Memories with her children have, over the 22 years, turned into memories with her grandchildren. Two granddaughters stopped by Tuesday morning. They live just across the street.
"They come and go freely at grandma's," King said with a smile. She offered them Otter Pops.
But after 22 years living comfortably in her home with her husband, Lynn's living room is nothing but boxes. Memories tucked away under cardboard and packing tape.
They don't want to leave, but they don't have a choice.
"We started packing a couple days after we found out," King said.
The Kings don't own their home. Their longtime landlord, King explained, has decided to sell. The landlord gave the couple just over 45 days to get another place, King said.
"I’ve looked at trailers, I've looked at duplexes, I've looked at mobile homes, I've looked at houses, I've looked at apartments," she listed off.
And so far, nothing has turned out. Places either deny the Kings, Lynn said, because they don't pass the background check, or because they're low-income. She said they don't have enough money in the bank, and some rentals are just too expensive compared to what they've been paying this whole time.
They also have three animals, including two pit bull mixes-- which Lynn described as also being an issue for places.
Entering the rental market after two decades away has been frustrating, to put it nicely.
"I’m just getting thrown into this with no, you know, sink or swim kind of thing... and we’re sinking," Lynn said, getting choked up as she spoke. "And we just need some help. We got eight days. We got eight days, and I have nothing. No hope on the horizon. We’ve tried, and we've tried, and we've tried. I got a denial this morning. I don’t have any other recourse."
The rental market is tight, said Utah Apartment Association Executive Director Paul Smith. Utah has a four percent vacancy rate for rental units, he explained.
Housing prices are increasing, and several people will apply for the same place. Because rentals are first-come, first-served, Smith said the first qualified person is who gets the lease. Anyone after that has to start over and apply somewhere else.
"It has to be very stressful to enter into today’s housing market," he said. "It’s so different than has been in the past."
That said, Smith explained that there are options for people struggling to find somewhere to rent. He recommended calling 211, a state-run housing hotline where trained housing counselors will help find solutions.
He also suggested the organization Community Action, as well as rentrelief.utah.gov.
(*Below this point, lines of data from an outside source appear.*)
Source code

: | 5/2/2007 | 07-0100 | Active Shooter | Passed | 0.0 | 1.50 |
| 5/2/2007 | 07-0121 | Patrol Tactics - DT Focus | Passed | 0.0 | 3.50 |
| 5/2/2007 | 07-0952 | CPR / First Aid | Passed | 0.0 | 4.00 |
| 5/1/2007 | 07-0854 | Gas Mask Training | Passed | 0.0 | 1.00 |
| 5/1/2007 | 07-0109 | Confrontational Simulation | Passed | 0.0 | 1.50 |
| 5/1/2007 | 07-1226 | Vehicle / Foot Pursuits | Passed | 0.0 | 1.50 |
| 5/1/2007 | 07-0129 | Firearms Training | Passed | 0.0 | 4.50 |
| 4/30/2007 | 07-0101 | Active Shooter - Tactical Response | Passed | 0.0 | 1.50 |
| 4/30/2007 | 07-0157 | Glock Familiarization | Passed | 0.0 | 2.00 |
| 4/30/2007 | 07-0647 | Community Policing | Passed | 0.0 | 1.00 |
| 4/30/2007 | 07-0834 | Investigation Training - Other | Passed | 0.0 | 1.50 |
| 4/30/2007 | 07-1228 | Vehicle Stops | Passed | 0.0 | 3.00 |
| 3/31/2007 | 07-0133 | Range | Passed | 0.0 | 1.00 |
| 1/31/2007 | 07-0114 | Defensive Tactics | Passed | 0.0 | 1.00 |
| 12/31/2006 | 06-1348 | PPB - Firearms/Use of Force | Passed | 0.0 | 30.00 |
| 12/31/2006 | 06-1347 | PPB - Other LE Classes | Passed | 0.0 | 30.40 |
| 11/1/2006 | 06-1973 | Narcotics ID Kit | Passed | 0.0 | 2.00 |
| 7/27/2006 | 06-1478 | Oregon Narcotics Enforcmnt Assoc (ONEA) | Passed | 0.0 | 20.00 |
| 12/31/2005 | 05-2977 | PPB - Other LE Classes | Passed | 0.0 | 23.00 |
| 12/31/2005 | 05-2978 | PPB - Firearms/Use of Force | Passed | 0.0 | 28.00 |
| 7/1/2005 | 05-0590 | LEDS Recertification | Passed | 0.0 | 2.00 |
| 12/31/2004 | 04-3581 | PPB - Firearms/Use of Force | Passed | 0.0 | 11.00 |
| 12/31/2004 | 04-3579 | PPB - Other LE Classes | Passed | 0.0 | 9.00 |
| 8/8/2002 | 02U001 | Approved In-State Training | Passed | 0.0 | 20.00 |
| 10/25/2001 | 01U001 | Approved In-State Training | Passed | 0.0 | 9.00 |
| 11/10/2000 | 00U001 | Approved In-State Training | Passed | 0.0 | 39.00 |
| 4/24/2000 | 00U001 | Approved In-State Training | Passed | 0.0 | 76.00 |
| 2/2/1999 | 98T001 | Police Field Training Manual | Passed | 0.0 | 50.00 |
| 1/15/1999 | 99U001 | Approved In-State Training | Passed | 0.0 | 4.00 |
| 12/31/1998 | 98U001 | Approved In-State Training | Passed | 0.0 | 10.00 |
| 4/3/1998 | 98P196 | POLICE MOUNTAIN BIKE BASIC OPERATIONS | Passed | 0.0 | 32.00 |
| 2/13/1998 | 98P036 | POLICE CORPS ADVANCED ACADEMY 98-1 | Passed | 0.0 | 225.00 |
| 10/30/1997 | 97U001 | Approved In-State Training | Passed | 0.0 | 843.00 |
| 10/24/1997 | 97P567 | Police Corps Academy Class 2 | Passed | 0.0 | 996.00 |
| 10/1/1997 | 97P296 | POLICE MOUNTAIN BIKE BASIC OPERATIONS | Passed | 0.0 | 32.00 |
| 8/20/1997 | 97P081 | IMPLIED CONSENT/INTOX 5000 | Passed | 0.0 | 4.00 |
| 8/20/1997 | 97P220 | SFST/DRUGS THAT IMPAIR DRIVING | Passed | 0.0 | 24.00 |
The Road Home also helps find low-income families find housing, Smith said.
His best advice for renters coming up against walls: Keep trying, and keep applying for places as early as possible.
"One of the things I tell people is, just keep looking. Don’t give up. Don’t get discouraged," he said.
King explained that they are in a unique situation. They called 211, but don't qualify for rental assistance, she said. As the days begin to tick down, their boxes all packed, the community has helped the couple raise money for rent.
People donated items for a yard sale that King held at her house last weekend. She also started a GoFundMe, in a last-ditch effort to come up with funds to purchase the house from the landlord.
She's just hoping something works out soon.
"I want to be able to go to bed at night and know I have a place to sleep," she said. "I want to be able to wake up and know that I’m not going to be homeless."